The SSA uses a standardized five-step process to decide disability claims:
| Step | Question Asked |
|---|---|
| 1 | Are you working above SGA? |
| 2 | Is your condition severe? |
| 3 | Does your condition meet or equal a listed impairment? |
| 4 | Can you do your past work? |
| 5 | Can you do any other work that exists in the national economy? |
If the SSA can say "yes, you can work" at any step, the claim is denied. A claim can be approved at Step 3 (if your condition matches one of the SSA's Listing of Impairments) or at Step 5, where age, education, and skills become especially important.

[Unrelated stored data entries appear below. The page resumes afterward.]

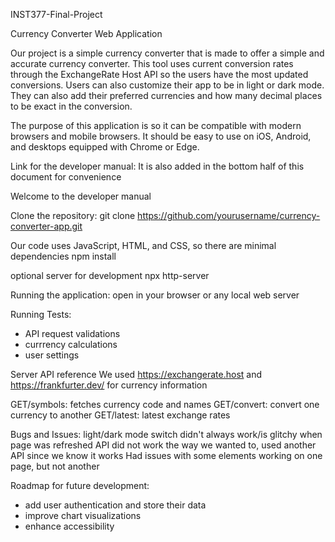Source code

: INST377-Final-Project

Currency Converter Web Application

Our project is a simple currency converter that is made to offer a simple and accurate currency converter. This tool uses current conversion rates through the ExchangeRate Host API so the users have the most updated conversions.
Users can also customize their app to be in light or dark mode. They can also add their preferred currencies and how many decimal places to be exact in the conversion.

The purpose of this application is so it can be compatible with modern browsers and mobile browsers. It should be easy to use on iOS, Android, and desktops equipped with Chrome or Edge.

Link for the developer manual: 
It is also added in the bottom half of this document for convenience



Welcome to the developer manual

Clone the repository:
git clone https://github.com/yourusername/currency-converter-app.git

Our code uses JavaScript, HTML, and CSS, so there are minimal dependencies
npm install

optional server for development
npx http-server

Running the application:
open in your browser or any local web server

Running Tests:
- API request validations
- currrency calculations
- user settings

Server API reference
We used https://exchangerate.host and https://frankfurter.dev/ for currency information

GET/symbols: fetches currency code and names
GET/convert: convert one currency to another
GET/latest: latest exchange rates

Bugs and Issues:
light/dark mode switch didn't always work/is glitchy when page was refreshed
API did not work the way we wanted to, used another API since we know it works
Had issues with some elements working on one page, but not another

Roadmap for future development:
- add user authentication and store their data
- improve chart visualizations
- enhance accessibility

Initial SSDI applications are reviewed by Disability Determination Services (DDS) — state agencies working under federal guidelines. Most initial claims are denied. Applicants who are denied can request Reconsideration, which is a fresh review. If that's denied, the next stage is a hearing before an Administrative Law Judge (ALJ).
The ALJ hearing is typically where many claimants with legitimate cases succeed — it allows for direct testimony, representation, and a more complete review of medical evidence. Beyond that, cases can go to the Appeals Council and then federal court.
Each stage has specific deadlines. Missing a deadline generally means starting over.
SSDI benefits are based on your Average Indexed Monthly Earnings (AIME) — a calculation of your historical wages. Average monthly SSDI payments hover around $1,400–$1,500 as of recent years, though individual amounts vary significantly.
There's a five-month waiting period before SSDI payments begin — the SSA doesn't pay for the first five full months of disability. This is calculated from your established onset date (EOD), which the SSA determines based on your medical records and work history.
If your claim takes a long time to process, you may be owed back pay — retroactive benefits going back to your onset date (minus the five-month wait). Back pay can sometimes amount to thousands of dollars paid in a lump sum.
Medicare follows SSDI after a 24-month waiting period from the date you're entitled to benefits — not from when you applied. This gap in health coverage is one of the most significant practical challenges new beneficiaries face.
No two SSDI cases are identical. The variables that determine what someone receives — and whether they're approved at all — include:
A 58-year-old with a physical impairment limiting them to sedentary work will move through the five-step analysis very differently than a 35-year-old with the same diagnosis. That's not favoritism — it's how the rules are written.
Understanding how SS disability works as a system is the first step. The harder part — figuring out how your specific medical history, work record, and circumstances fit into that system — isn't something any general explanation can do for you. The rules are the same for everyone. The facts of your case are yours alone.